The economy and redistribution 

“Every revolution ever fought on planet Earth has been based on changing the distribution of income, but no revolution has ever been able to change that distribution. What all revolutions have succeeded in doing is destroying the volume of income,” Laffer said. “In this country today, we are in the midst of a revolution to redistribute income and you are now seeing the violent consequences. Finally it comes down to situations and policies affecting labor and real output. We cannot hold back aggressor nations without a strong economy, and we cannot provide prosperity for our own citizens without a strong economy.”

Laffer was emphatic about the need for action. “We have to reverse counterproductive and restrictive economic policies, and we have to do it soon,” he said.

A mirror image

“Today we have almost a mirror image of the late ’70s-early ’80s and we’re on the verge of changing direction, with a huge reversal like the one we saw in the ’80s. The other good news is that conservative economic policies are really winning big in the states. Finally, on a national level, by 2016 we will very likely get a pro-growth candidate—and it doesn’t necessarily have to be a Republican. The natural order of things is not partisan politics,” Dr. Laffer said. “We know what we have to do in order to get America strong again, and it’s really simple:

  • low-rate flat tax;
  • restrictions on spending;
  • sound money;
  • retrained workforce;
  • strong military;
  • minimal regulation.

“Once we accomplish these things, we’ll just need to get out of the way and let the free market create prosperity,” Dr. Laffer concluded. “The best is yet to come!”

The year to date

Our review of the year to date is in synch with Dr. Laffer’s positive outlook. As we mentioned at the start of 2014, we expect that stocks this year might take a pause in their upward march or, in relative terms, produce lower total returns than bonds. That has been the case so far and this year is a long way from being over.

 

The slowdown has happened against the domestic backdrop of the Federal Reserve Board’s decision to continue tapering its bond purchases and the international context of geopolitical uncertainty in Ukraine. Now we ask: where do things go from here?

 

Stocks have spent the first part of the year in a sideways pattern with some volatility. We would characterize the stock market as fairly valued here in the U. S., although we have found in our travels that valuation alone is not a good predictor of changes in market direction. Our objective indicators, which combine a series of other indicators, point to a continuation in the market’s upward trend. Does that mean the possibility of a steep correction has diminished? Unfortunately, no.

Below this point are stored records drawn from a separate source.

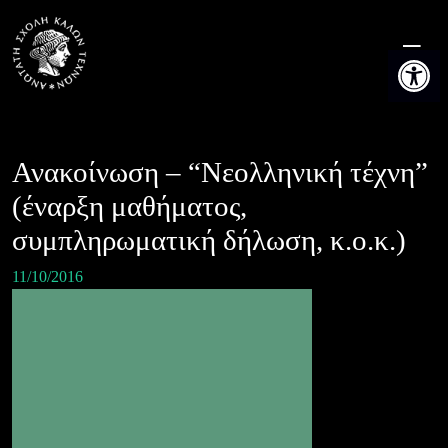
Skip
to
Ανοίξτε τη
content
Ανακοίνωση – “Nεολληνική τέχνη”
(έναρξη μαθήματος,
συμπληρωματική δήλωση, κ.ο.κ.)
11/10/2016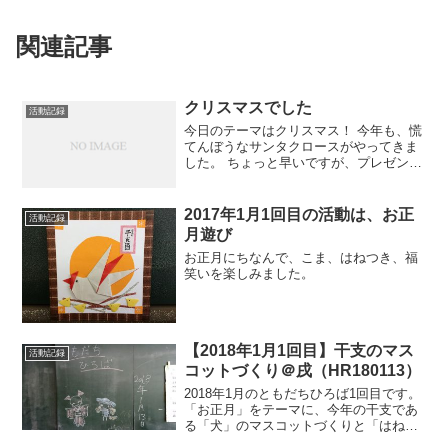
関連記事
クリスマスでした
活動記録
今日のテーマはクリスマス！ 今年も、慌
てんぼうなサンタクロースがやってきま
した。 ちょっと早いですが、プレゼント
をみんなに配ってくれました。
2017年1月1回目の活動は、お正
活動記録
月遊び
お正月にちなんで、こま、はねつき、福
笑いを楽しみました。
【2018年1月1回目】干支のマス
活動記録
コットづくり＠戌（HR180113）
2018年1月のともだちひろば1回目です。
「お正月」をテーマに、今年の干支であ
る「犬」のマスコットづくりと「はねつ
き」などを楽しみました。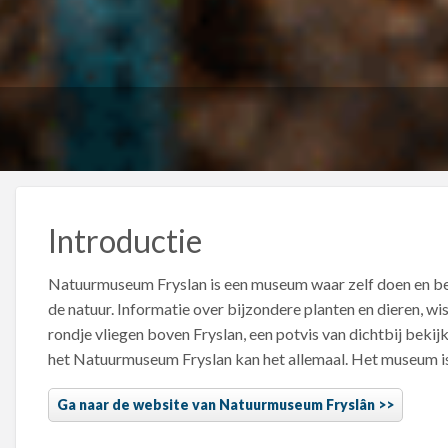
Introductie
Natuurmuseum Fryslan is een museum waar zelf doen en bel
de natuur. Informatie over bijzondere planten en dieren, wi
rondje vliegen boven Fryslan, een potvis van dichtbij bekij
het Natuurmuseum Fryslan kan het allemaal. Het museum i
Ga naar de website van Natuurmuseum Fryslân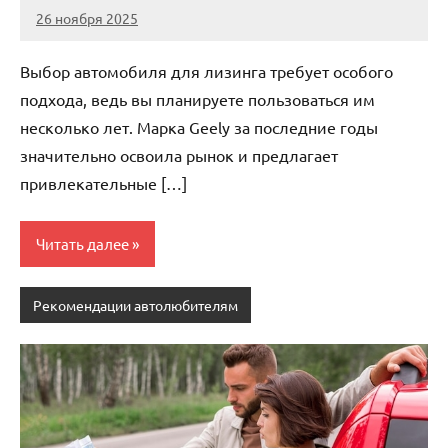
26 ноября 2025
Avtor
Нет
комментариев
Выбор автомобиля для лизинга требует особого
подхода, ведь вы планируете пользоваться им
несколько лет. Марка Geely за последние годы
значительно освоила рынок и предлагает
привлекательные […]
Читать далее
Рекомендации автолюбителям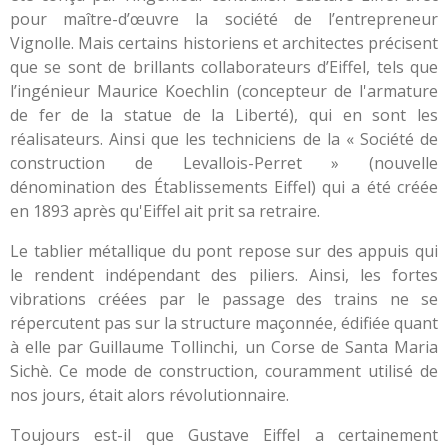
pour maître-d’œuvre la société de l’entrepreneur
Vignolle. Mais certains historiens et architectes précisent
que se sont de brillants collaborateurs d’Eiffel, tels que
l’ingénieur Maurice Koechlin (concepteur de l'armature
de fer de la statue de la Liberté), qui en sont les
réalisateurs. Ainsi que les techniciens de la « Société de
construction de Levallois-Perret » (nouvelle
dénomination des Établissements Eiffel) qui a été créée
en 1893 après qu'Eiffel ait prit sa retraire.
Le tablier métallique du pont repose sur des appuis qui
le rendent indépendant des piliers. Ainsi, les fortes
vibrations créées par le passage des trains ne se
répercutent pas sur la structure maçonnée, édifiée quant
à elle par Guillaume Tollinchi, un Corse de Santa Maria
Sichè. Ce mode de construction, couramment utilisé de
nos jours, était alors révolutionnaire.
Toujours est-il que Gustave Eiffel a certainement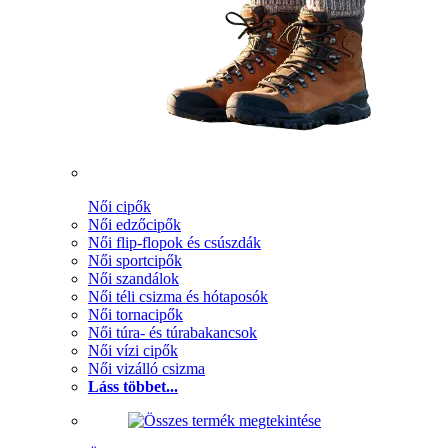
Női cipők
Női edzőcipők
Női flip-flopok és csúszdák
Női sportcipők
Női szandálok
Női téli csizma és hótaposók
Női tornacipők
Női túra- és túrabakancsok
Női vízi cipők
Női vizálló csizma
Láss többet...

Moving beyond objective, fact-based data, we believe that there is a low probability of a recession despite the Fed’s recent actions. The latest Fed meeting on March 19 ended with another $10 billion reduction and a change in strategy. The Fed dropped its 6.5 percent unemployment rate threshold and removed the inflation target of 0.5 percent above the upper end of its range. What is replacing these explicit targets is a more qualitative evaluation of the economy, which includes assessments of employment, inflation and financial conditions. The new communication from the Fed points to a more forward-looking view, and we conclude that 2015 will be the year of the first interest rate increase.

On the geopolitical front, Russia has refused to leave Crimea and by all accounts has successfully annexed that part of Ukraine despite U. S. and worldwide outrage. As Dr. Laffer pointed out, the weak U. S. response resulted from our weak economy. We can expect to regain a stronger position in the world as our economy improves.

CONCLUSION

The good news is that the potential for our economy is there. While on hold for good policy, we still view stocks as offering more attractive expected future returns versus bonds and will continue to emphasize stocks in portfolios.